Page images and extracted text:
————————
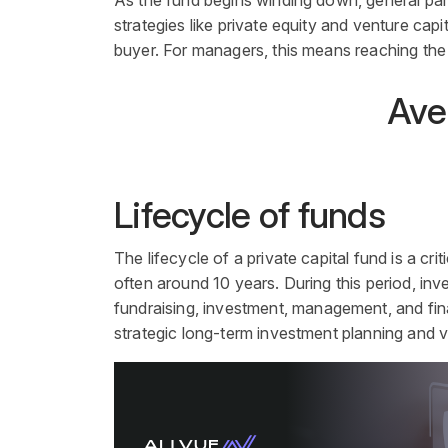
As the fund begins winding down, general partn
strategies like private equity and venture capita
buyer. For managers, this means reaching the
Aver
Lifecycle of funds
The lifecycle of a
private capital
fund
is a cri
often around 10 years. During this period, inv
fundraising,
investment
, management, and final
strategic long-term
investment
planning and v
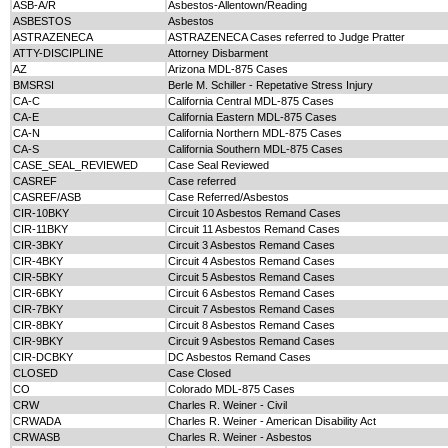
ASB-A/R
Asbestos-Allentown/Reading
ASBESTOS
Asbestos
ASTRAZENECA
ASTRAZENECA Cases referred to Judge Pratter
ATTY-DISCIPLINE
Attorney Disbarment
AZ
Arizona MDL-875 Cases
BMSRSI
Berle M. Schiller - Repetative Stress Injury
CA-C
California Central MDL-875 Cases
CA-E
California Eastern MDL-875 Cases
CA-N
California Northern MDL-875 Cases
CA-S
California Southern MDL-875 Cases
CASE_SEAL_REVIEWED
Case Seal Reviewed
CASREF
Case referred
CASREF/ASB
Case Referred/Asbestos
CIR-10BKY
Circuit 10 Asbestos Remand Cases
CIR-11BKY
Circuit 11 Asbestos Remand Cases
CIR-3BKY
Circuit 3 Asbestos Remand Cases
CIR-4BKY
Circuit 4 Asbestos Remand Cases
CIR-5BKY
Circuit 5 Asbestos Remand Cases
CIR-6BKY
Circuit 6 Asbestos Remand Cases
CIR-7BKY
Circuit 7 Asbestos Remand Cases
CIR-8BKY
Circuit 8 Asbestos Remand Cases
CIR-9BKY
Circuit 9 Asbestos Remand Cases
CIR-DCBKY
DC Asbestos Remand Cases
CLOSED
Case Closed
CO
Colorado MDL-875 Cases
CRW
Charles R. Weiner - Civil
CRWADA
Charles R. Weiner - American Disability Act
CRWASB
Charles R. Weiner - Asbestos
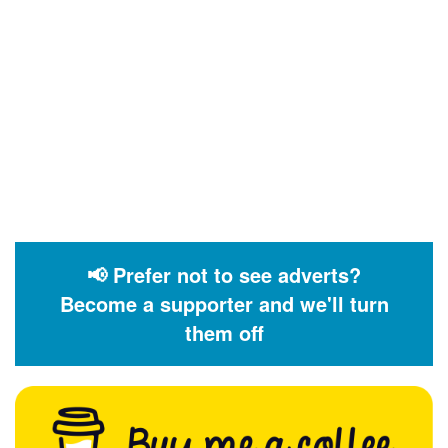
📢 Prefer not to see adverts?
Become a supporter and we'll turn
them off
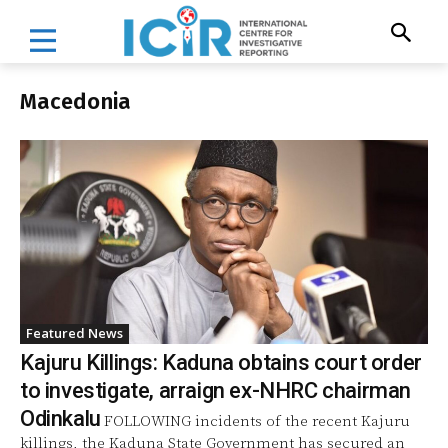
Macedonia
Featured News
Kajuru Killings: Kaduna obtains court order
to investigate, arraign ex-NHRC chairman
Odinkalu
FOLLOWING incidents of the recent Kajuru
killings, the Kaduna State Government has secured an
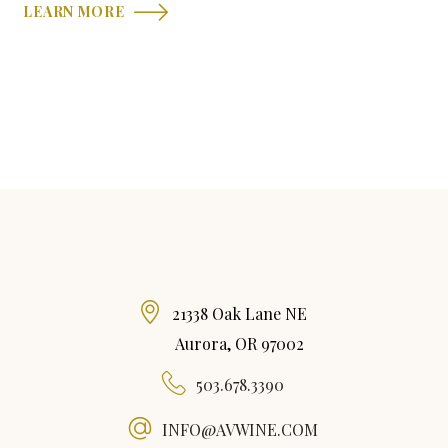
LEARN MORE
21338 Oak Lane NE
Aurora, OR 97002
503.678.3390
INFO@AVWINE.COM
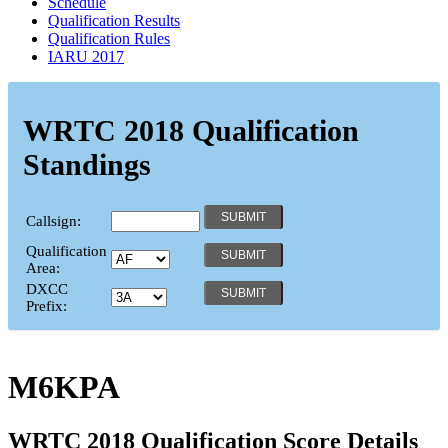
Schedule
Qualification Results
Qualification Rules
IARU 2017
WRTC 2018 Qualification
Standings
Callsign:
Qualification
Area:
DXCC
Prefix:
M6KPA
WRTC 2018 Qualification Score Details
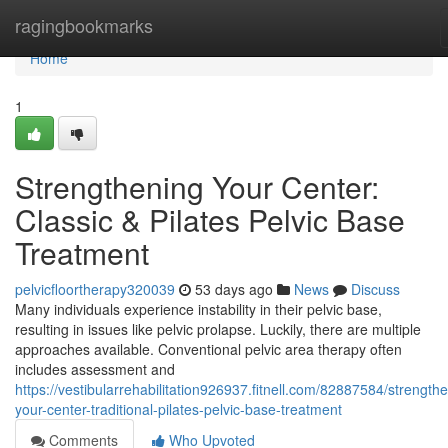
Home
ragingbookmarks
Home
1
Strengthening Your Center:
Classic & Pilates Pelvic Base
Treatment
pelvicfloortherapy320039
53 days ago
News
Discuss
Many individuals experience instability in their pelvic base,
resulting in issues like pelvic prolapse. Luckily, there are multiple
approaches available. Conventional pelvic area therapy often
includes assessment and
https://vestibularrehabilitation926937.fitnell.com/82887584/strength
your-center-traditional-pilates-pelvic-base-treatment
Comments
Who Upvoted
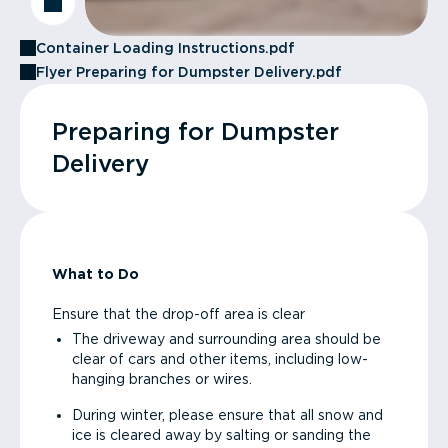
Container Loading Instructions.pdf
Flyer Preparing for Dumpster Delivery.pdf
Preparing for Dumpster
Delivery
What to Do
Ensure that the drop-off area is clear
The driveway and surrounding area should be
clear of cars and other items, including low-
hanging branches or wires.
During winter, please ensure that all snow and
ice is cleared away by salting or sanding the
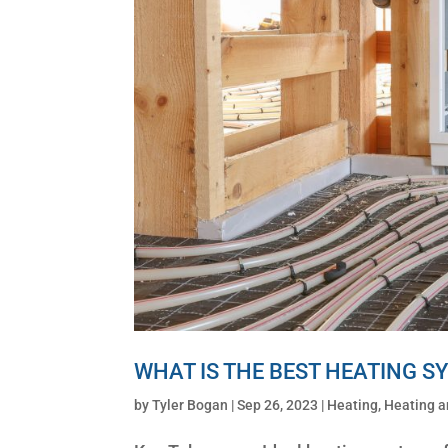
WHAT IS THE BEST HEATING S
by
Tyler Bogan
|
Sep 26, 2023
|
Heating
,
Heating a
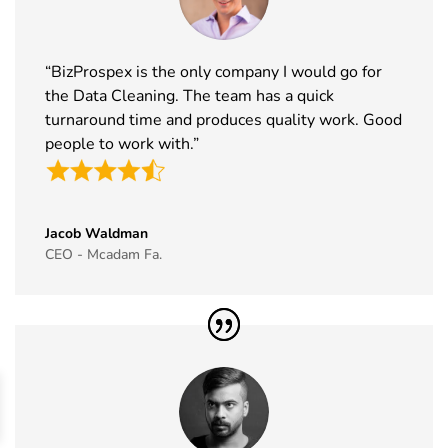
Europe
2026
Germany
Exhibitor List
“BizProspex is the only company I would go for
43
ISSA Show
16th Nov -
Nevada, USA
the Data Cleaning. The team has a quick
Exhibitor List
19th Nov
2026
turnaround time and produces quality work. Good
people to work with.”
44
Cityscape
16th Nov -
Saudi Arabia
Global
19th Nov
Exhibitor List
2026
Jacob Waldman
45
IAAPA Expo
16th Nov -
Florida, USA
CEO - Mcadam Fa.
Exhibitor List
19th Nov
2026
46
MEDICA
16th Nov -
Germany
Exhibitor List
19th Nov
2026
47
Enlit Europe
11th Nov -
Vienna,
Exhibitor List
12th Nov
Austria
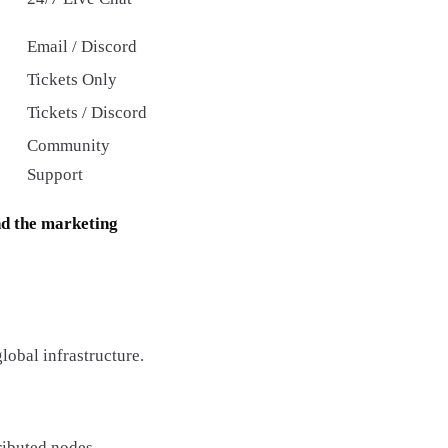
Email / Discord
Tickets Only
Tickets / Discord
Community
Support
nd the marketing
lobal infrastructure.
ributed nodes.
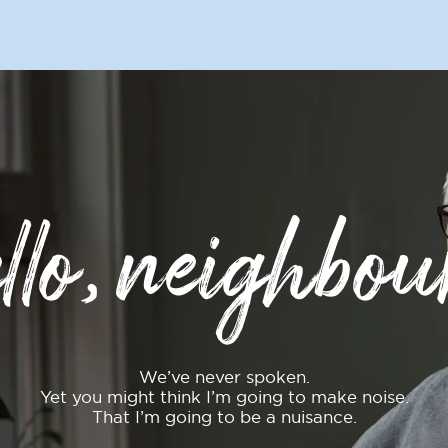
llo, neighbou
We’ve never spoken.
Yet you might think I’m going to make noise.
That I’m going to be a nuisance.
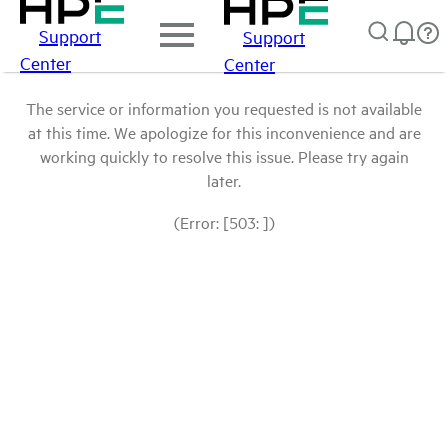
Support
Support
Center
Center
The service or information you requested is not available
at this time. We apologize for this inconvenience and are
working quickly to resolve this issue. Please try again
later.
(Error: [503: ])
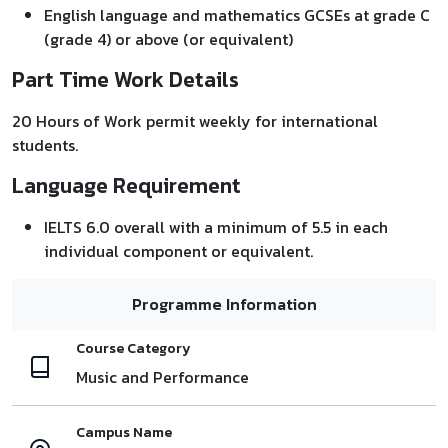
English language and mathematics GCSEs at grade C
(grade 4) or above (or equivalent)
Part Time Work Details
20 Hours of Work permit weekly for international
students.
Language Requirement
IELTS 6.0 overall with a minimum of 5.5 in each
individual component or equivalent.
Programme Information
Course Category
Music and Performance
Campus Name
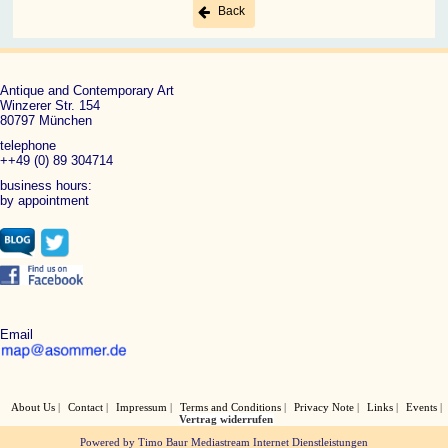
Back
Antique and Contemporary Art
Winzerer Str. 154
80797 München
telephone
++49 (0) 89 304714
business hours:
by appointment
Email
About Us
Contact
Impressum
Terms and Conditions
Privacy Note
Links
Events
Vertrag widerrufen
Powered by Timo Baur Mediastream Internet Dienstleistungen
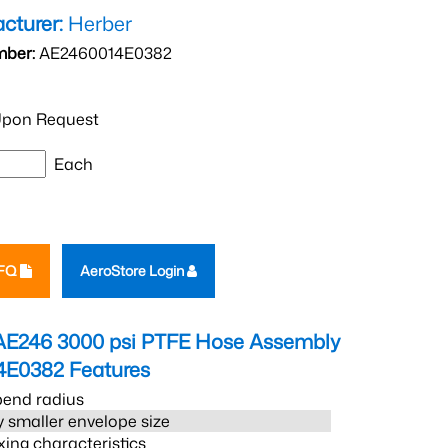
cturer:
Herber
mber:
AE2460014E0382
pon Request
Each
RFQ
AeroStore Login
AE246 3000 psi PTFE Hose Assembly
4E0382
Features
bend radius
 smaller envelope size
xing characteristics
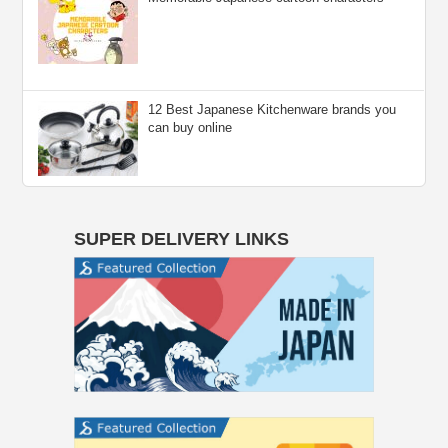
12 Best Japanese Kitchenware brands you
can buy online
SUPER DELIVERY LINKS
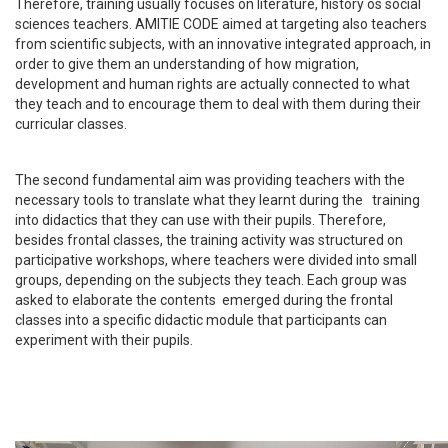
Therefore, training usually focuses on literature, history os social
sciences teachers. AMITIE CODE aimed at targeting also teachers
from scientific subjects, with an innovative integrated approach, in
order to give them an understanding of how migration,
development and human rights are actually connected to what
they teach and to encourage them to deal with them during their
curricular classes.
The second fundamental aim was providing teachers with the
necessary tools to translate what they learnt during the training
into didactics that they can use with their pupils. Therefore,
besides frontal classes, the training activity was structured on
participative workshops, where teachers were divided into small
groups, depending on the subjects they teach. Each group was
asked to elaborate the contents emerged during the frontal
classes into a specific didactic module that participants can
experiment with their pupils.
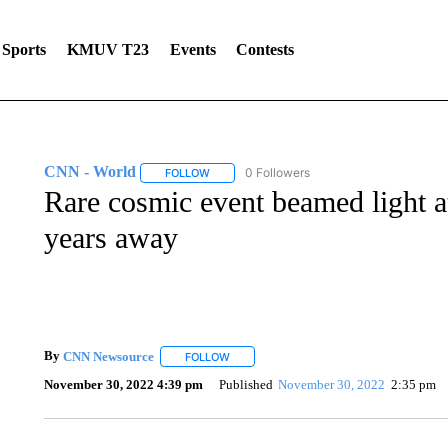
Sports
KMUV T23
Events
Contests
CNN - World
0 Followers
FOLLOW
FOLLOW "CNN - WORLD" TO RECEIVE NOTIF
Rare cosmic event beamed light at
years away
By
CNN Newsource
FOLLOW
FOLLOW "" TO RECEIVE NOTIFICATIONS 
November 30, 2022 4:39 pm
Published
November 30, 2022
2:35 pm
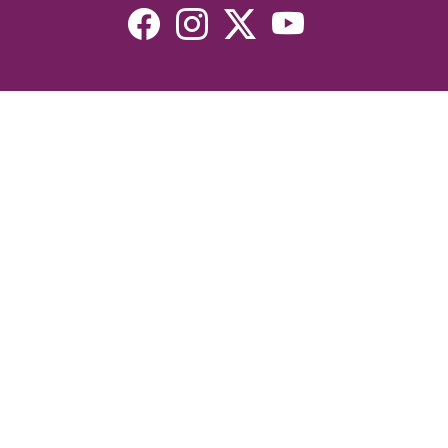
Resources
Devotionals
Uplook Magazine Archives
Podcast
Email Newsletter
©2026 Uplook Ministries. All Rights Reserved. Website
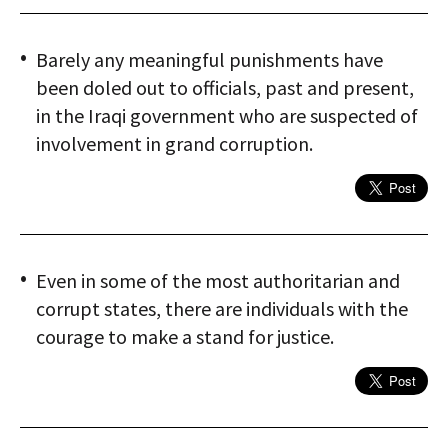
Barely any meaningful punishments have
been doled out to officials, past and present,
in the Iraqi government who are suspected of
involvement in grand corruption.
Even in some of the most authoritarian and
corrupt states, there are individuals with the
courage to make a stand for justice.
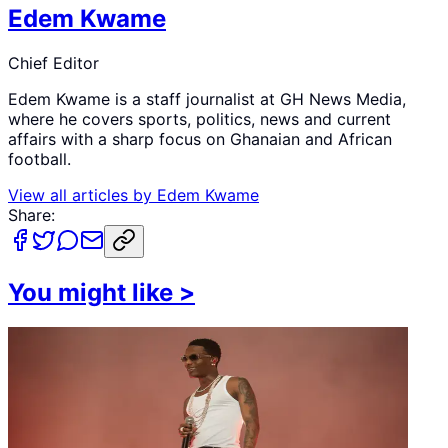
Edem Kwame
Chief Editor
Edem Kwame is a staff journalist at GH News Media,
where he covers sports, politics, news and current
affairs with a sharp focus on Ghanaian and African
football.
View all articles by
Edem Kwame
Share:
You might like
>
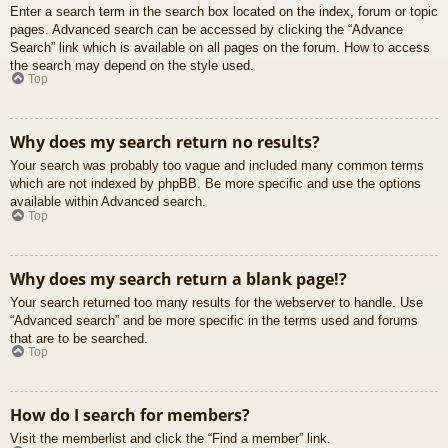
Enter a search term in the search box located on the index, forum or topic
pages. Advanced search can be accessed by clicking the “Advance
Search” link which is available on all pages on the forum. How to access
the search may depend on the style used.
Top
Why does my search return no results?
Your search was probably too vague and included many common terms
which are not indexed by phpBB. Be more specific and use the options
available within Advanced search.
Top
Why does my search return a blank page!?
Your search returned too many results for the webserver to handle. Use
“Advanced search” and be more specific in the terms used and forums
that are to be searched.
Top
How do I search for members?
Visit the memberlist and click the “Find a member” link.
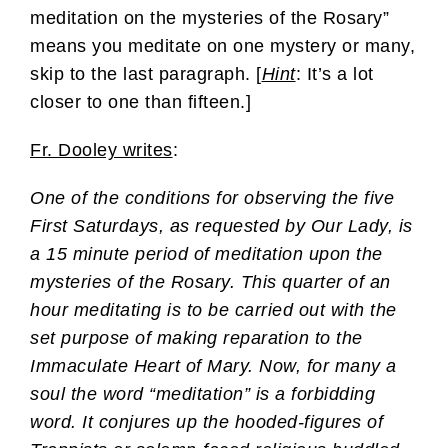
meditation on the mysteries of the Rosary”
means you meditate on one mystery or many,
skip to the last paragraph. [
Hint
: It’s a lot
closer to one than fifteen.]
Fr. Dooley writes
:
One of the conditions for observing the five
First Saturdays, as requested by Our Lady, is
a 15 minute period of meditation upon the
mysteries of the Rosary. This quarter of an
hour meditating is to be carried out with the
set purpose of making reparation to the
Immaculate Heart of Mary. Now, for many a
soul the word “meditation” is a forbidding
word. It conjures up the hooded-figures of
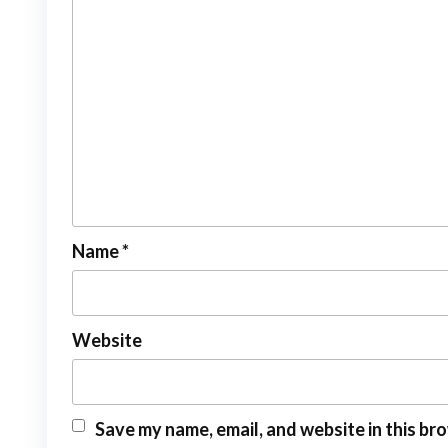
Name
*
Website
Save my name, email, and website in this br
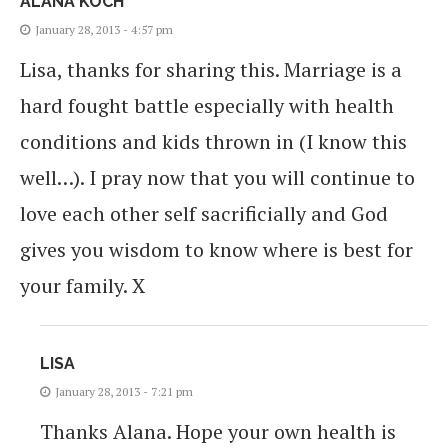
ALANA KOCH
January 28, 2013 - 4:57 pm
Lisa, thanks for sharing this. Marriage is a
hard fought battle especially with health
conditions and kids thrown in (I know this
well…). I pray now that you will continue to
love each other self sacrificially and God
gives you wisdom to know where is best for
your family. X
LISA
January 28, 2013 - 7:21 pm
Thanks Alana. Hope your own health is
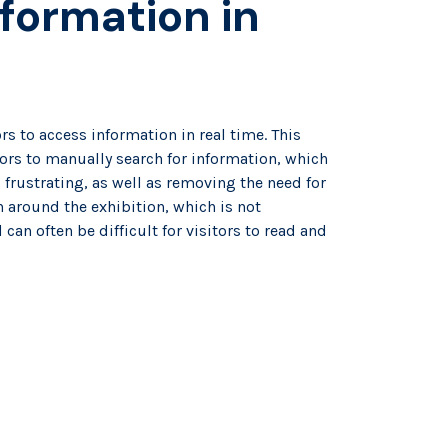
formation in
e
rs to access information in real time. This
tors to manually search for information, which
rustrating, as well as removing the need for
 around the exhibition, which is not
can often be difficult for visitors to read and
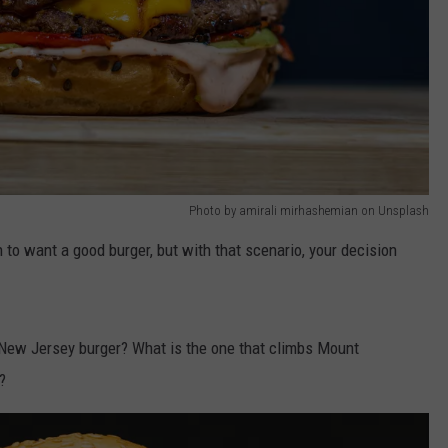
Photo by amirali mirhashemian on Unsplash
o want a good burger, but with that scenario, your decision
 New Jersey burger? What is the one that climbs Mount
?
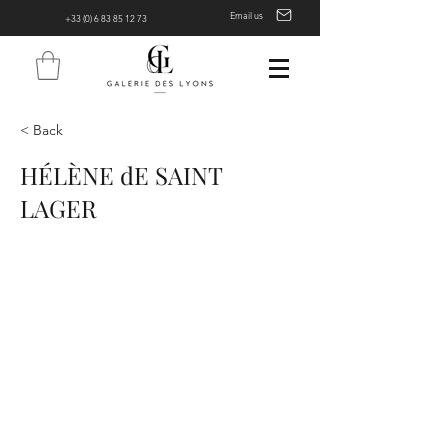
Email us
+33 (0) 6 83 85 12 73
< Back
HÉLÈNE dE SAINT
LAGER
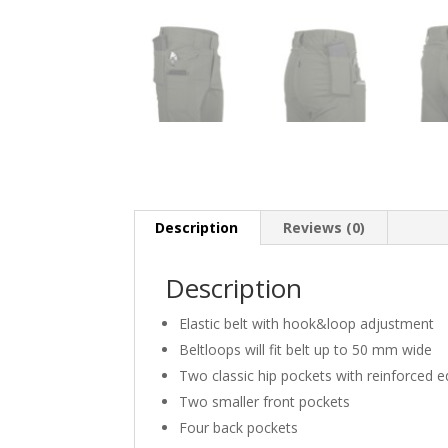
Description
Reviews (0)
Description
Elastic belt with hook&loop adjustment
Beltloops will fit belt up to 50 mm wide
Two classic hip pockets with reinforced 
Two smaller front pockets
Four back pockets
————————
WHAT THE TASK ASKS: Show all lines from the data above in which the word "Preparing" appears.

RESPONSE BOX:
Flyer Preparing for Dumpster Delivery.pdf
Preparing for Dumpster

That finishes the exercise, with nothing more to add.